Late in 2023, AWS informed us that our Aurora servers needed to be migrated due to the deprecation of MySQL Community major version 5.7, recommending a migration to major version 8.0.

[!cite] AWS Announcement

[!note] Check how companies are unaware of these costs and how this could be impacting your billing: AWS Billing spike due to RDS Extended Support

AWS RDS Extended Support Cost Image

That day during our stand-up meeting, the Scrum Master and the CTO assigned me the task of evaluating the impact of this notification. I immediately raised my concern about the costs the company would incur if we didn’t meet the deadline. Initially, it didn’t seem like much - $0.1 per VCPU -, so I decided to invest that day in compiling all the numbers to ensure everyone understood the impact of this notification.

The following day, during my turn in the stand-up meeting, I explained the numbers to the team, outlining all the services involved and my action plan to complete the migration. The following table shows the additional costs we would have paid every month:

Instance Type	Instances	V-CPUs	Additional Cost Monthly 1st & 2nd Year	Additional Cost Monthly 3rd Year
db.r5.4xlarge	2	32 (16x2)	$2,380 ($0.1 x 32VCPU x 744H)	$4,761.6 ($0.2 x 32VCPU x 744H)
db.t3.small	12	24 (2x12)	$1,785.6 ($0.1 x 24VCPU x 744H)	$3,571.2 ($0.2 x 24VCPU x 744H)
	Total	56	$4,165.6	$8,332.8
		Total Yearly	$49,987.2	$99,974.4

This was 2 and 3 times the monthly budget for databases at that time. After the numbers were discussed, I got the green light, and migrating became a high priority.

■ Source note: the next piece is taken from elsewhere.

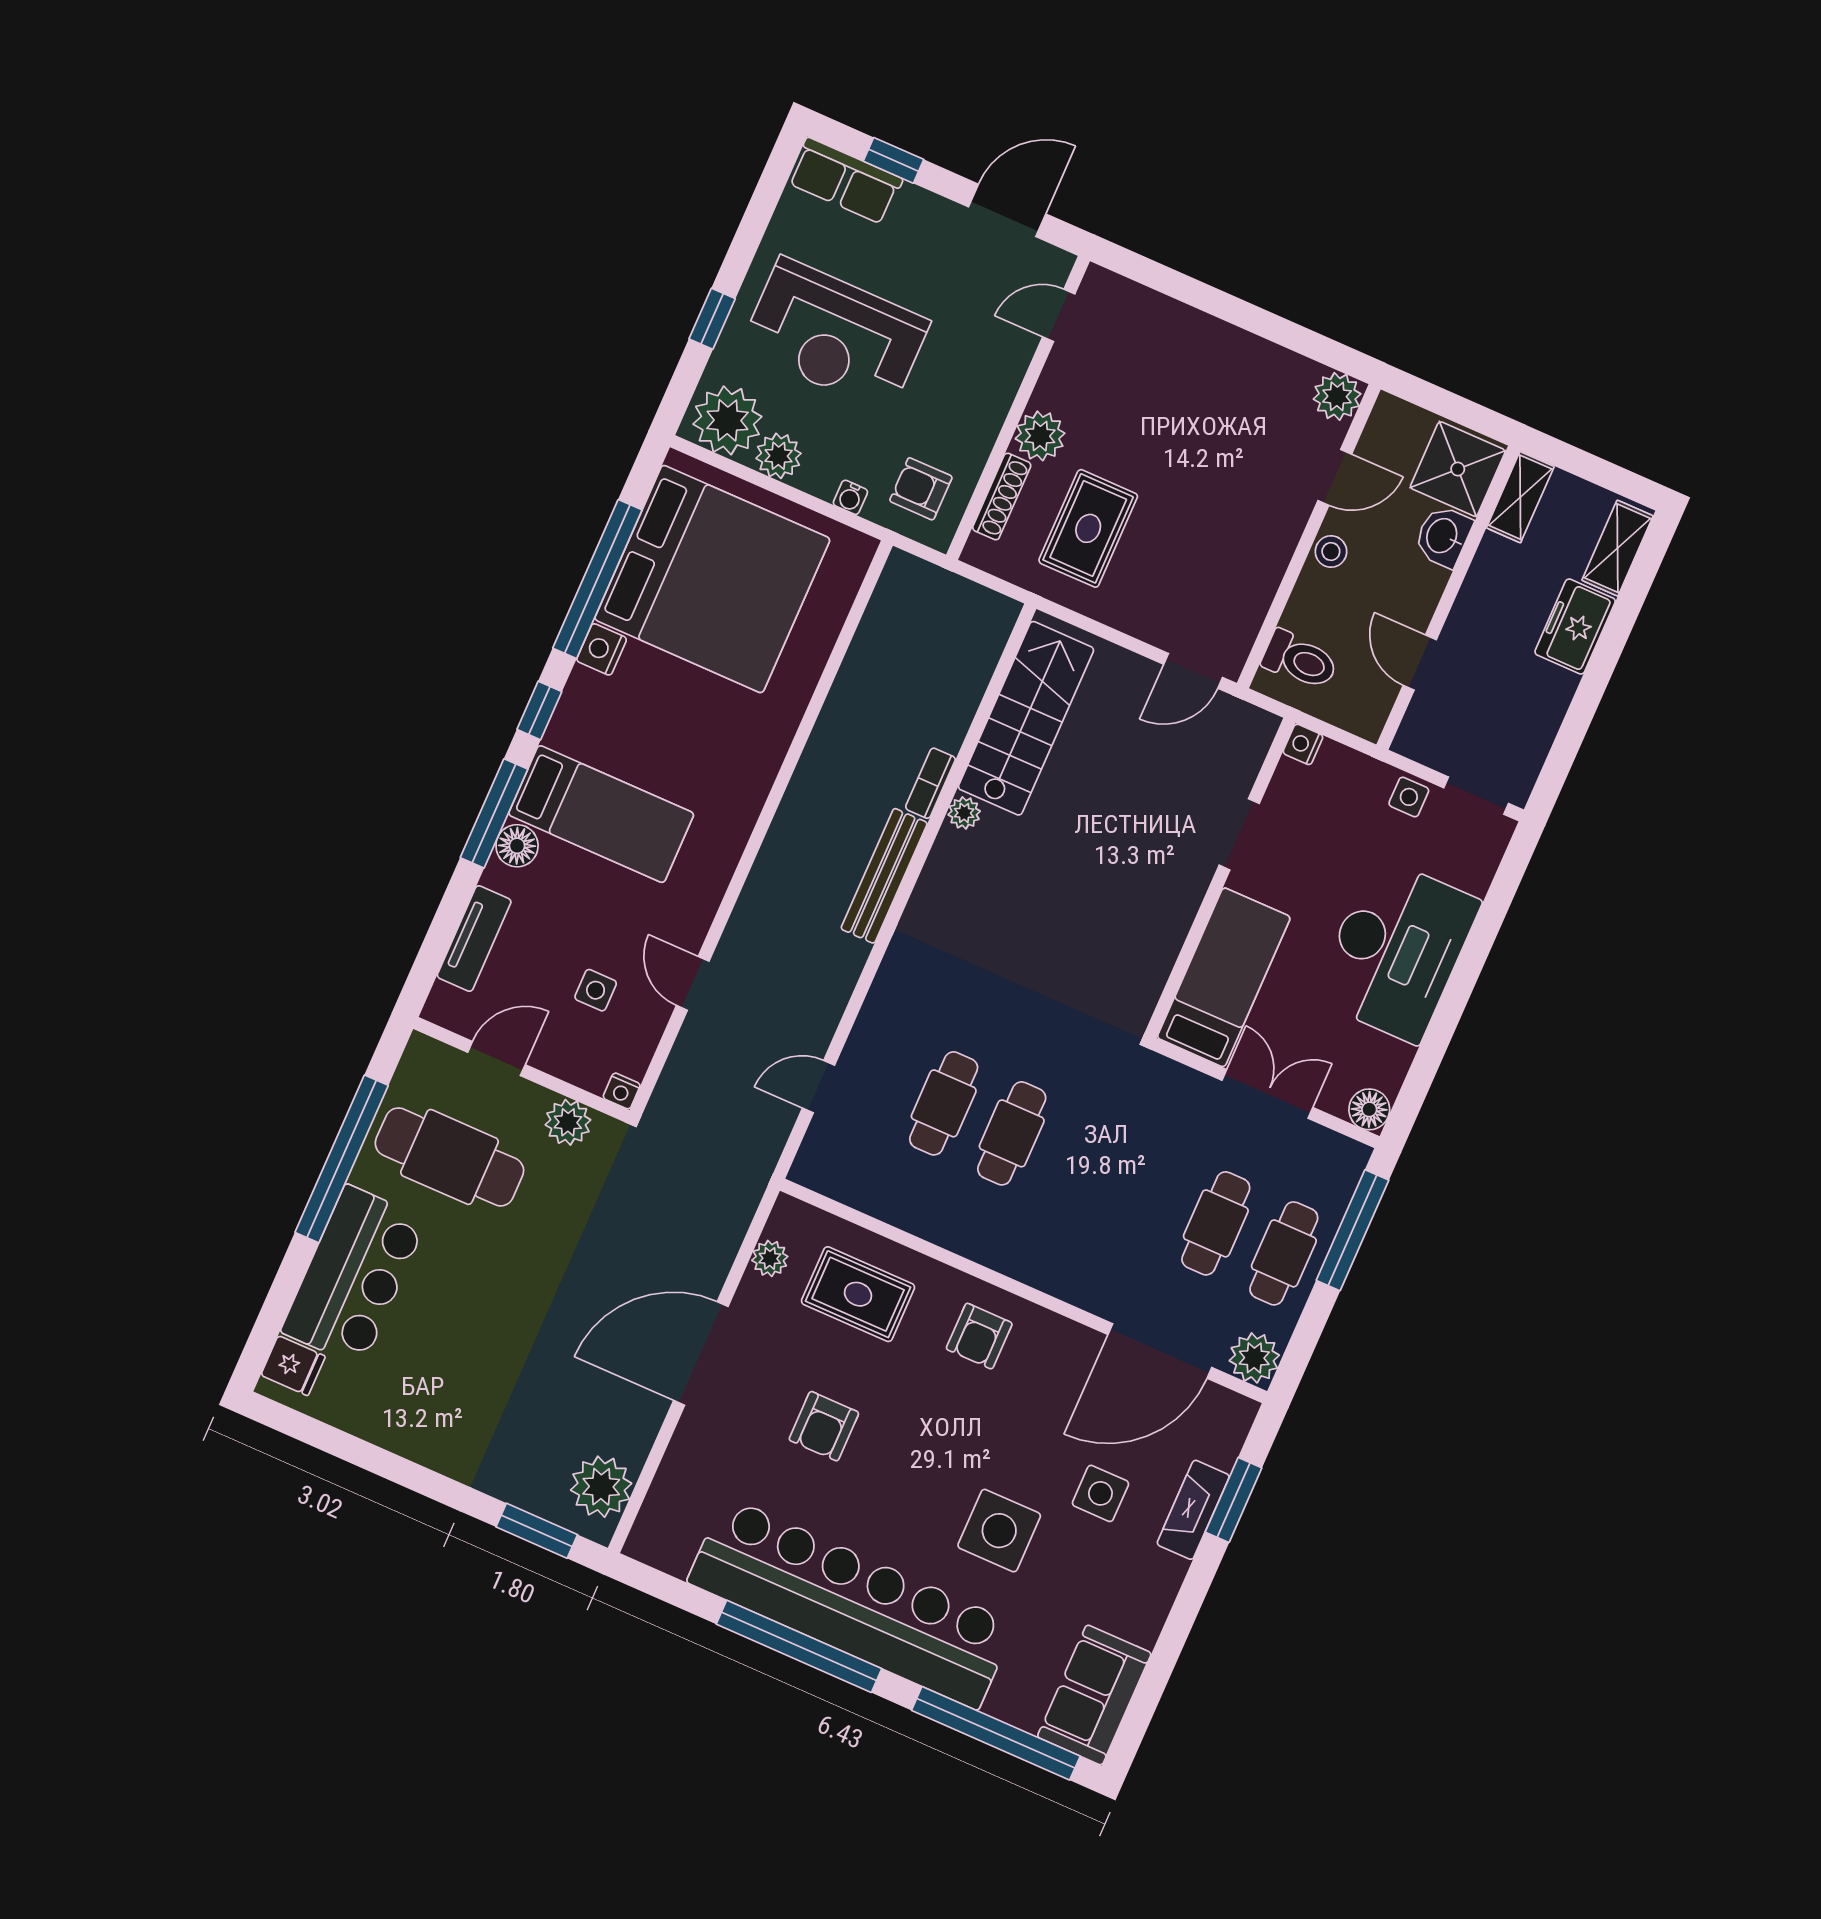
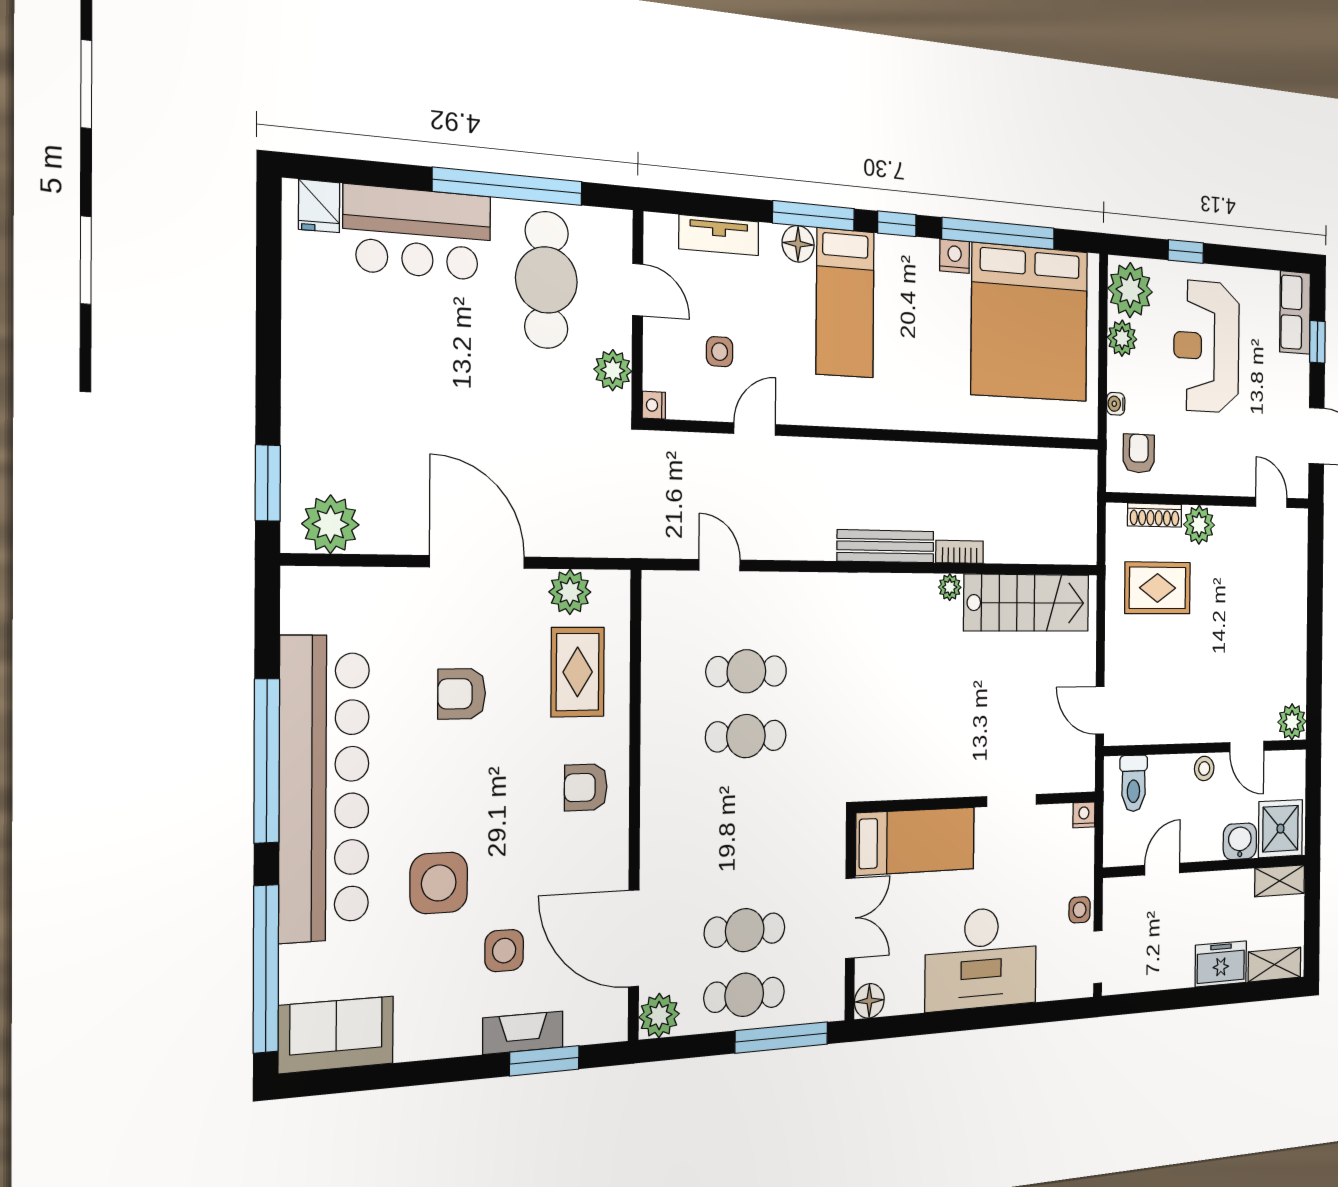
plant: (770, 1258) -> (570, 592), width x1.38, depth x1.38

As you can see by the number of instances, there were many engines to migrate, and my action plan was the following:

Start migrating lower environments first (DEV, QA, STAGING, PRE-PROD).
Migrate one engine daily.
Back up every engine before migrating.
Notify IT members about lower environment migrations before migrating any engine.
After the migration:
- Measure downtime.
- Check if there were any incidents after migrating.
- Check application logs related to every migrated engine.
- Check CPU and RAM usage.
If all was good, start migrating another lower environment engine.
After migrating all the lower environment engines:
- Wait 1 week before migrating production.
- Check if there were any incidents after migrating.
- Check application logs related to every migrated engine.
- Check CPU and RAM usage.
If all was good:
1. Define a timeframe when we can proceed, reducing the impact of the migration to the minimum.
2. Notify board members about the migration and the estimated downtime.
3. Start migrating production services.

After all the migrations before moving forward with production, I was pretty confident with all my notes and the steps needed to complete the task seamlessly. Indeed, the migration was successful, but we encountered two issues after the migration:

The RDS engine CPU usage increased around 15 - 20%, with some spikes.
- This was resolved after cleaning up a bunch of legacy queries that were working differently with the new engine version.
Late that night, the data analysis team complained that the binary logs were not replicating to a third-party big data application.
- Despite the late hour and their impatience for something we could solve the next day (as they were not evaluating data at that moment), this was easily fixed by creating the missing parameter group, and replication was resumed.

This was a great experience with databases, and I hope in the near future we can have some hands-on videos explaining how to perform the migrations.